▸ Records supplied:
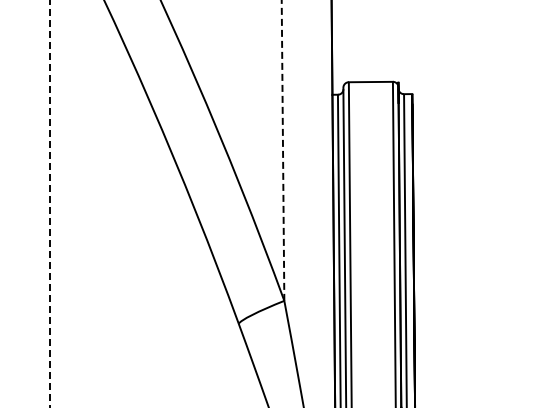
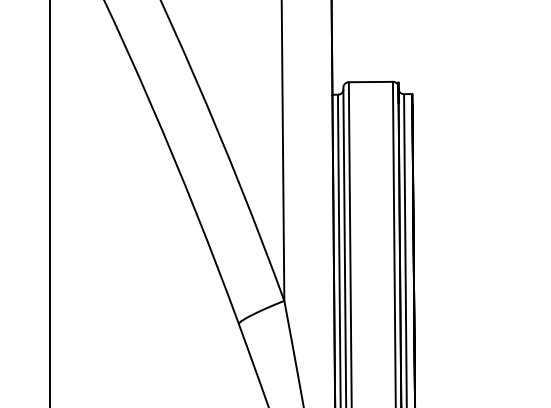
line at (283, 150): dashed -> solid
line at (49, 204): dashed -> solid
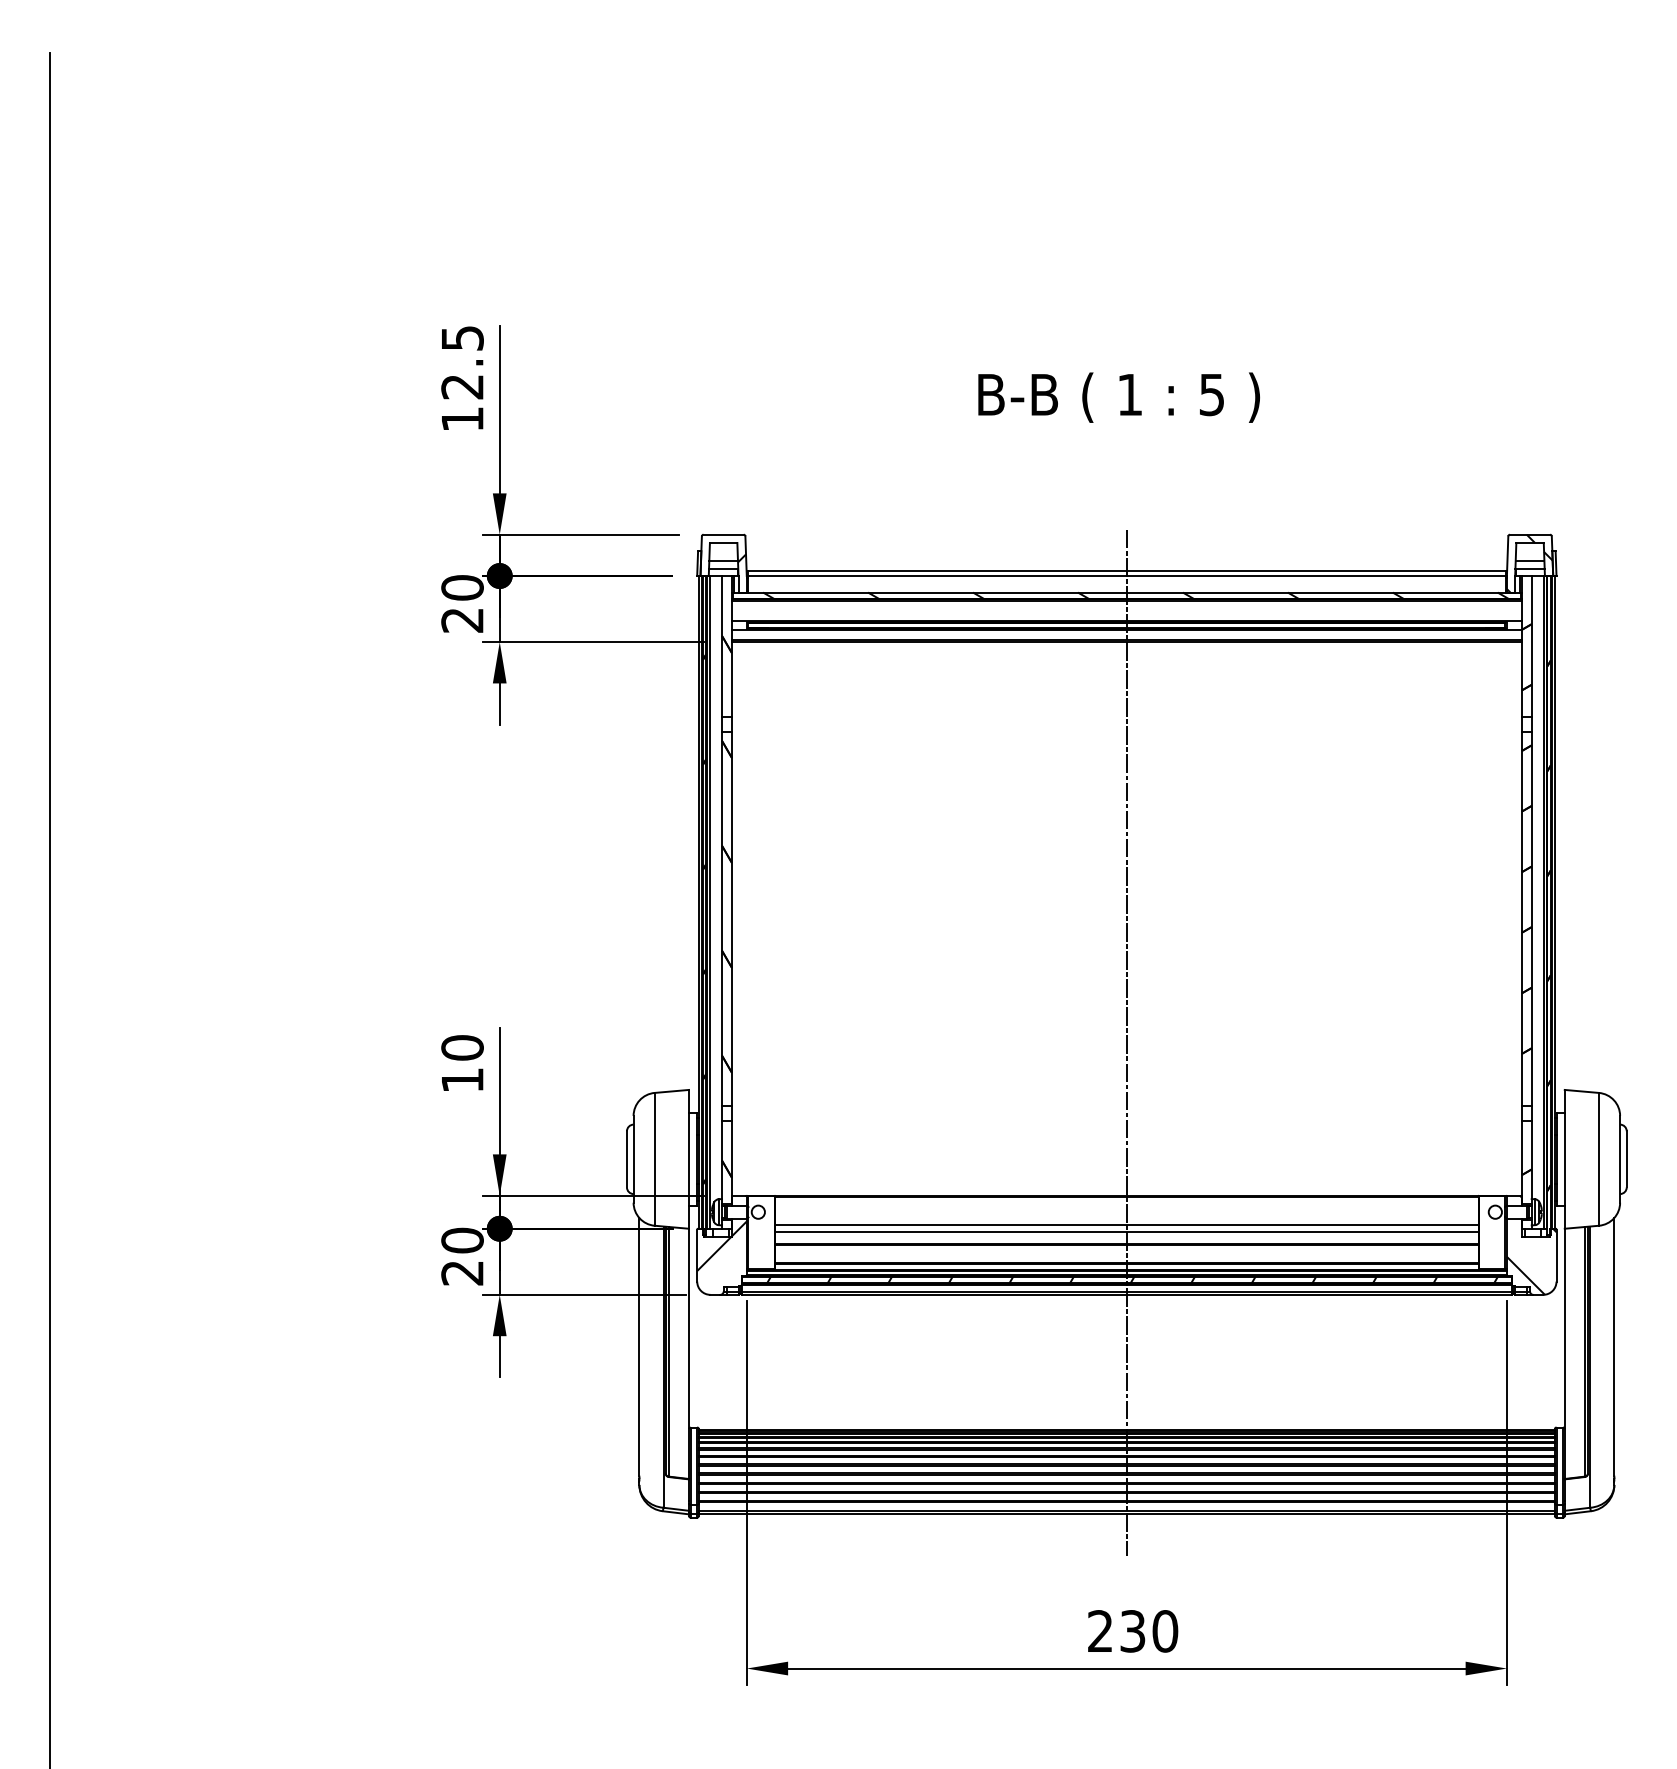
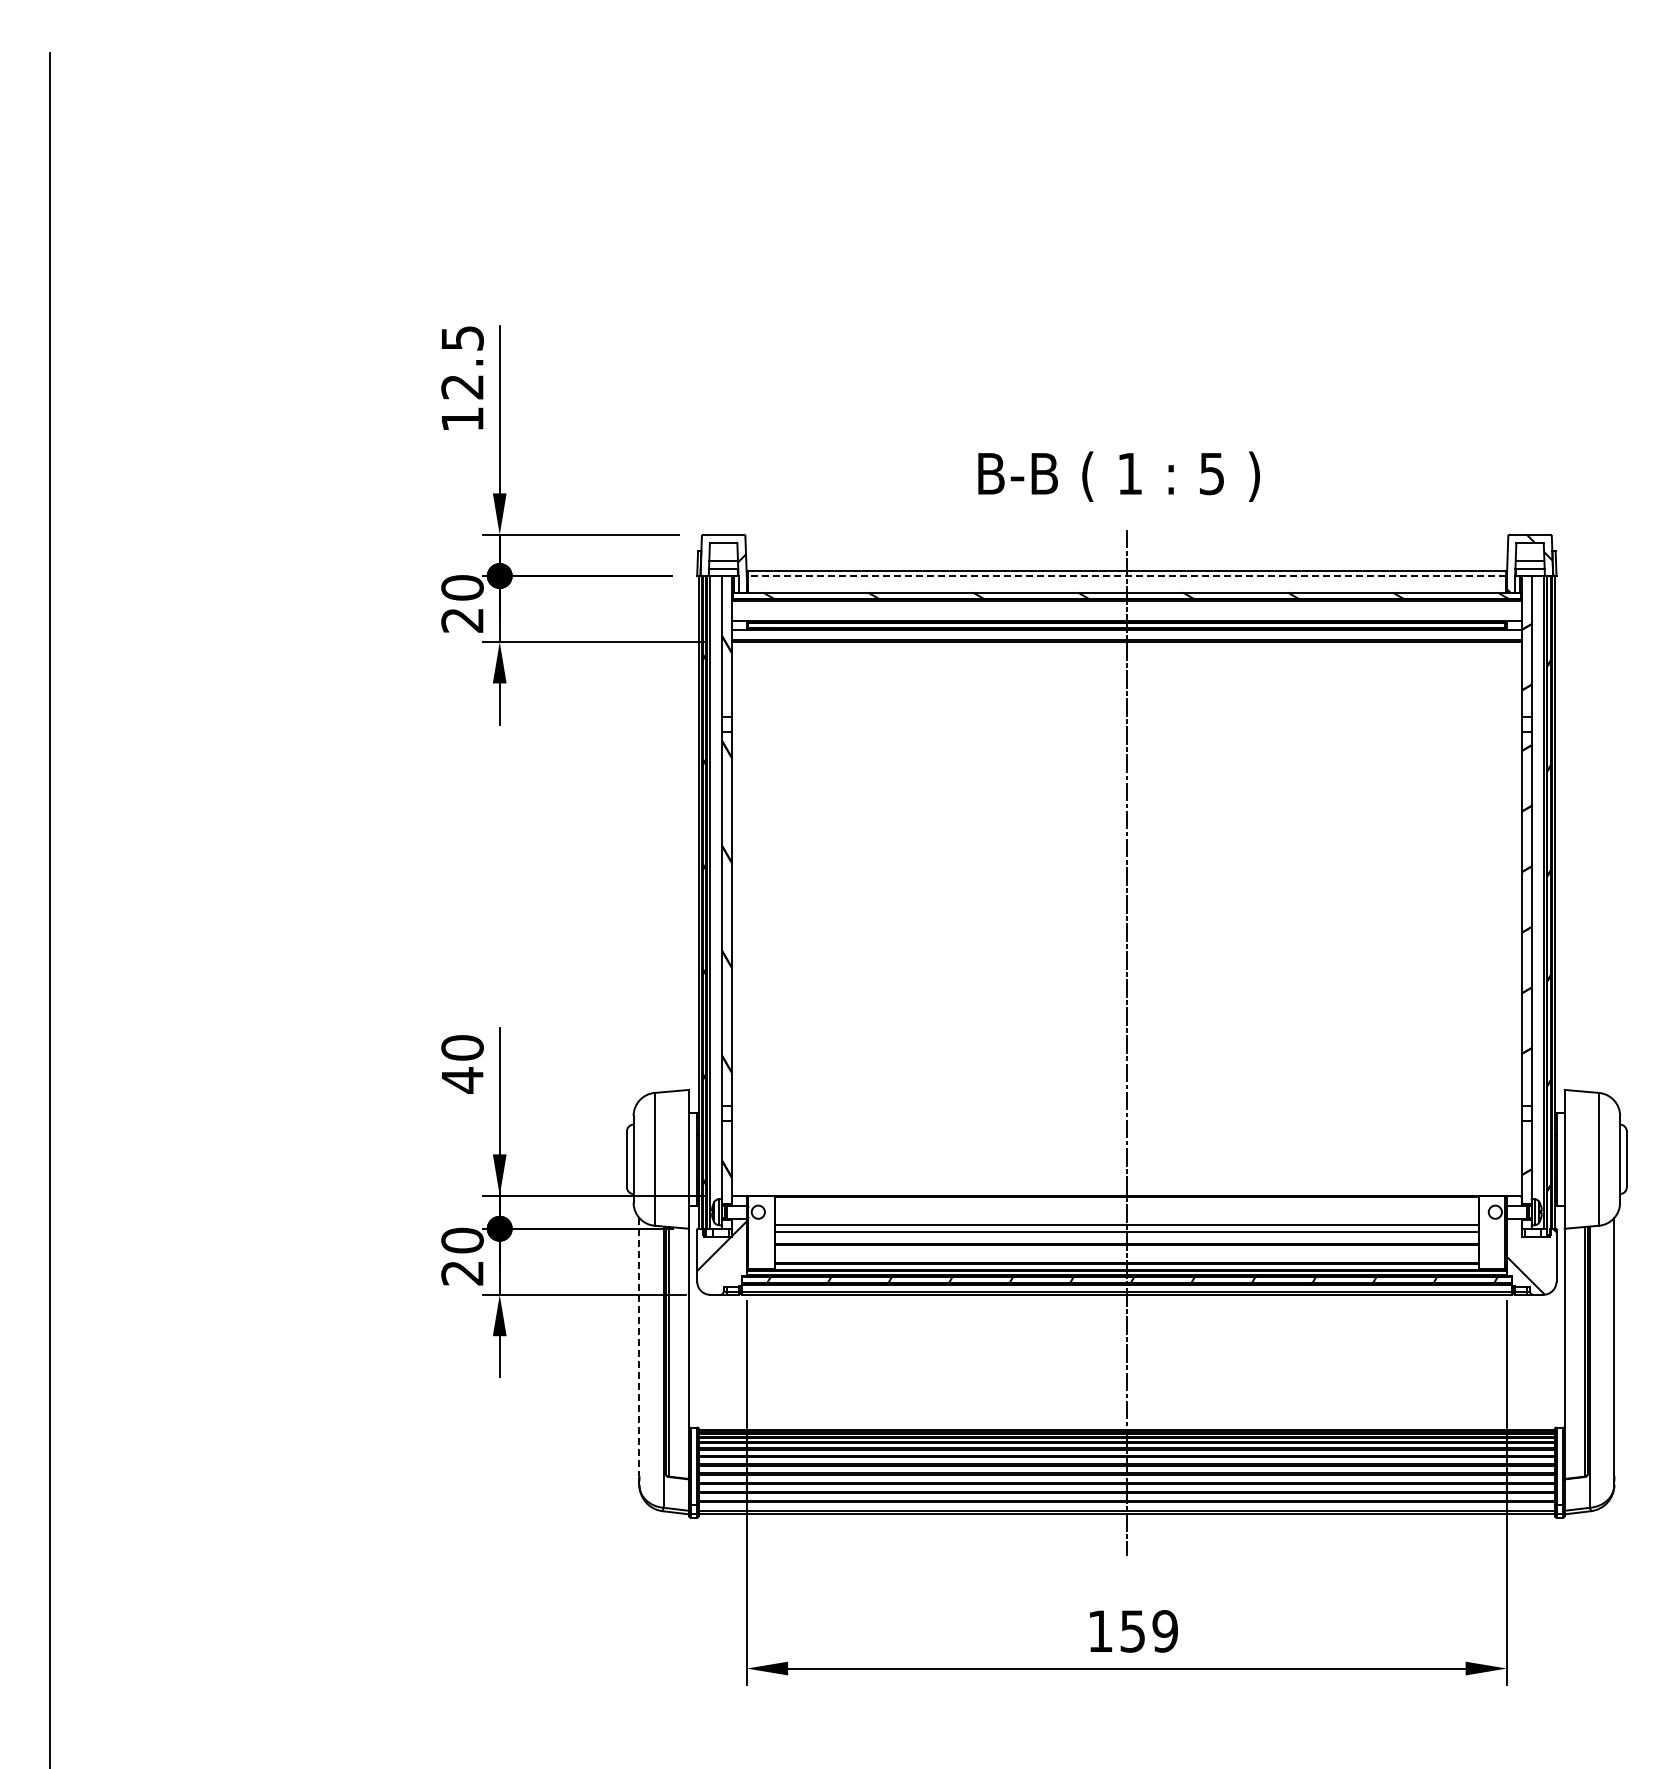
text at (1118, 397) position: (1118, 397) -> (1118, 476)
line at (1126, 576): solid -> dashed
text at (462, 1080): 10 -> 40
line at (639, 1346): solid -> dashed
text at (1133, 1631): 230 -> 159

▸ Given exercise: Starting at the line containing "text at (1118, 397)" and ending at the last line of the listing, reproduce those lines with every "solid" changed to "continuous" and nothing else altered.

▸ Response for this exercise:
text at (1118, 397) position: (1118, 397) -> (1118, 476)
line at (1126, 576): continuous -> dashed
text at (462, 1080): 10 -> 40
line at (639, 1346): continuous -> dashed
text at (1133, 1631): 230 -> 159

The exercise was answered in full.